Bu ülkede yaşayan herkesin özgürlüğünü ve demokrasisini borçlu olduğu kişi: ATATÜRK...Gençliğinde kot pantolon giymemiş, sevgilisiyle sinemaya gitmemiş ve hasılat rekorları kıran bir film izlememiş.
Padişah ona Trablusgarp Cephesi'nde görev verdiğinde, lüks uçakta değil at ve deve sırtında heybesindeki azığı matarasındaki suyu yudumlayarak bin bir meşakkatle gitmiş
Anadolu'yu dolaşarak halkına bağımsızlık fikrini anlatmak için otomobiller ile kortej yapmamış.

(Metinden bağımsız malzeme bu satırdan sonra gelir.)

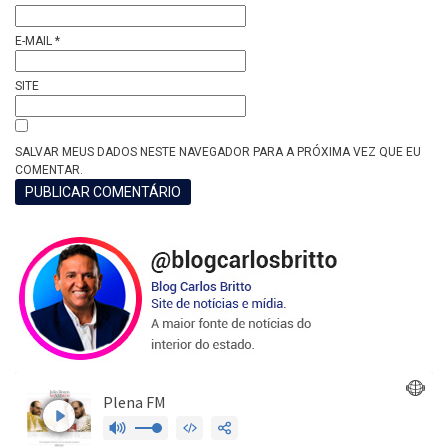
E-MAIL
*
SITE
SALVAR MEUS DADOS NESTE NAVEGADOR PARA A PRÓXIMA VEZ QUE EU
COMENTAR.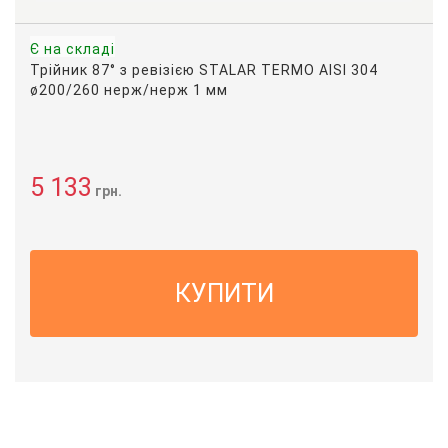
Є на складі
Трійник 87° з ревізією STALAR TERMO AISI 304
ø200/260 нерж/нерж 1 мм
5 133
грн.
КУПИТИ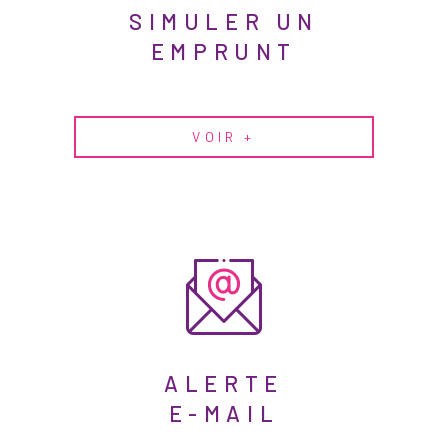
SIMULER UN
EMPRUNT
VOIR +
ALERTE
E-MAIL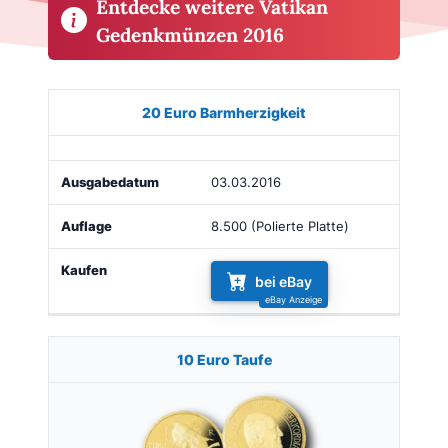
Entdecke weitere Vatikan
Gedenkmünzen 2016
Münze
Bild
Ausgabe
Auflage
Kaufen
20 Euro Barmherzigkeit
03.03.2016
8.500 (Polierte Platte)
bei eBay
10 Euro Taufe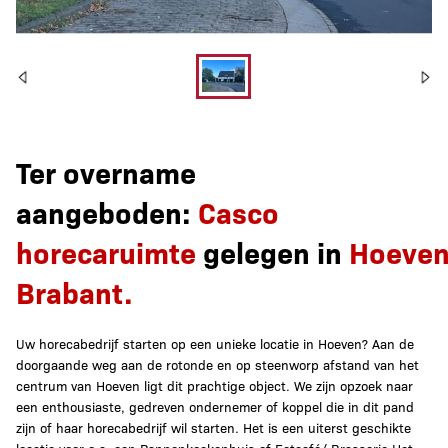
Te Huur casco pand
Ter overname
aangeboden:
Casco
landelijk gelegen in
horecaruimte
gelegen
in
Hoeve
Hoeven N-B
Brabant.
Uw horecabedrijf starten op een unieke locatie in Hoeven? Aan de
doorgaande weg aan de rotonde en op steenworp afstand van het
centrum van Hoeven ligt dit prachtige object. We zijn opzoek naar
een enthousiaste, gedreven ondernemer of koppel die in dit pand
zijn of haar horecabedrijf wil starten. Het is een uiterst geschikte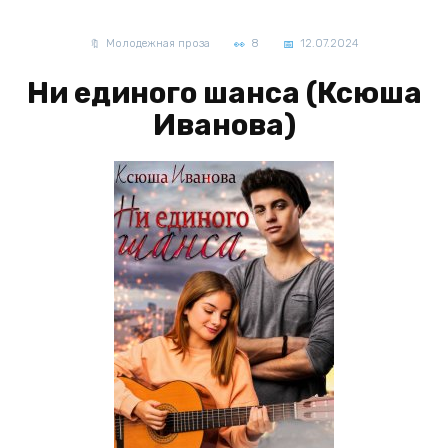
Молодежная проза
8
12.07.2024
Ни единого шанса (Ксюша
Иванова)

Kurtuluş hareketini başlatmak için 19 Mayıs'ta Samsun'a ayak basan kişilerin spor ayakkabısı ya da kovboy çizmesi olmamı.
Her savaşın ardından savaş sahasında moral veren mini etekli ponpon kızlar da yok
Tarih kitaplarında, İzmir'den denize döküldükten sonra timsah yürüyüşü de yapmamış
Üzgünüm, Atatürk'ün ülkesinde yapmayı planladığı devrimleri not alacak bir cep bilgisayarı yoktu ve suikast girişimlerini cep telefonundan ve eniştesinden öğrenemedi.
Onun için üzülüyorum.
O, radyo programına faks çekemedi ve Safiye Ayla'dan istek parçası isteyemedi.

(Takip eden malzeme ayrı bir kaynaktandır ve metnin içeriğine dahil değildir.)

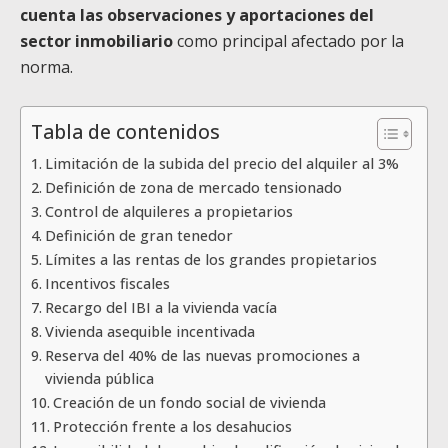
cuenta las observaciones y aportaciones del
sector inmobiliario
como principal afectado por la
norma.
Tabla de contenidos
Limitación de la subida del precio del alquiler al 3%
Definición de zona de mercado tensionado
Control de alquileres a propietarios
Definición de gran tenedor
Límites a las rentas de los grandes propietarios
Incentivos fiscales
Recargo del IBI a la vivienda vacía
Vivienda asequible incentivada
Reserva del 40% de las nuevas promociones a
vivienda pública
Creación de un fondo social de vivienda
Protección frente a los desahucios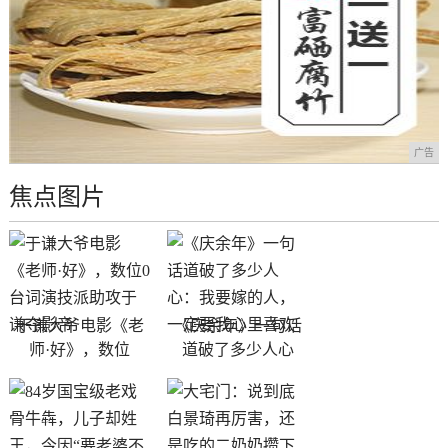
广告
焦点图片
于谦大爷电影《老
《庆余年》一句话
师·好》，数位
道破了多少人心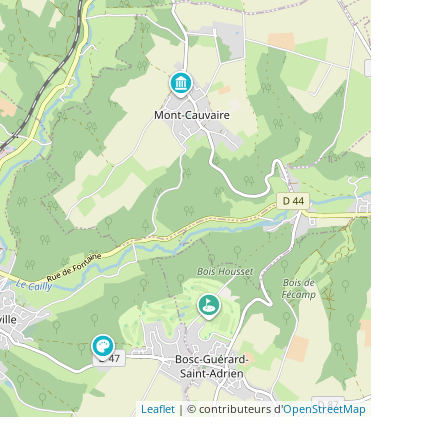
Leaflet
| © contributeurs d'
OpenStreetMap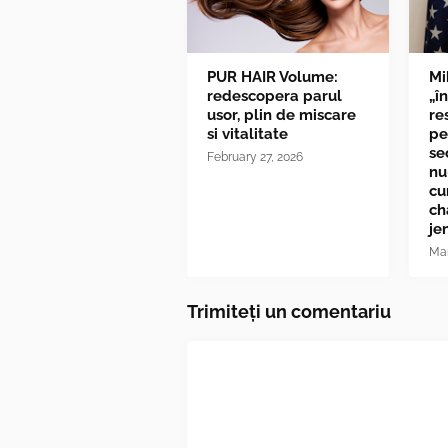
PUR HAIR Volume:
Mi
redescopera parul
„î
usor, plin de miscare
re
si vitalitate
pe
se
February 27, 2026
nu
cu
ch
je
Mar
Trimiteți un comentariu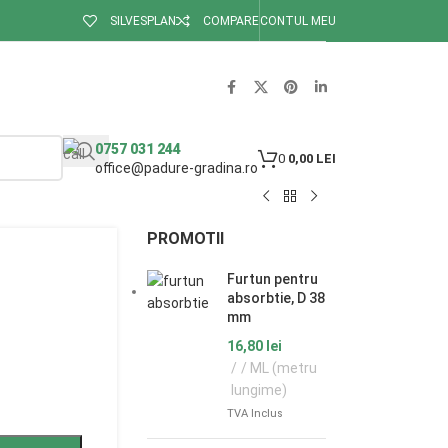
SILVESPLAN
COMPARE
CONTUL MEU
0757 031 244
0
0,00
LEI
office@padure-gradina.ro
PROMOTII
Furtun pentru
absorbtie, D 38
mm
16,80
lei
/ ML (metru
lungime)
TVA Inclus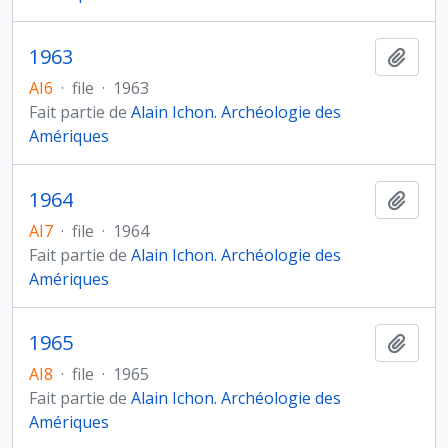
1963
Ajout
AI6
·
file
·
1963
Fait partie de
Alain Ichon. Archéologie des
Amériques
1964
Ajout
AI7
·
file
·
1964
Fait partie de
Alain Ichon. Archéologie des
Amériques
1965
Ajout
AI8
·
file
·
1965
Fait partie de
Alain Ichon. Archéologie des
Amériques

Lozan Zaferi'nden sonra veya Cumhuriyet'in ilanından sonra arabaya atlayıp korna çalıp, bayraklarla sokaklarda tur atamadı.
Evinin balkonuna çıkıp bir şarjör mermiyi havaya sıkamadı.
Atatürk'e acıyorum...
O, dört kadınla evlenebileceği bir dönemde dünyaya gelmiş, ama sonra tek kadınla evlilik sistemini getirip değerini bilememiş.
Atatürk, çılgın diskolara gitmek, sabahlara kadar içip rock yapmak, babasının otomobilini alıp sahil turu çekmek gibi şeylerle vakit harcamak yerine, tüm hayatını ülkesinin kurtuluşuna ve uygarlaşmasına adamıştı.
O, sadece bu milletin bağımsızlığını istedi ve her fırsatta bunun için çalıştı.
Onun suçu sadece 2 kadeh rakı içmekti.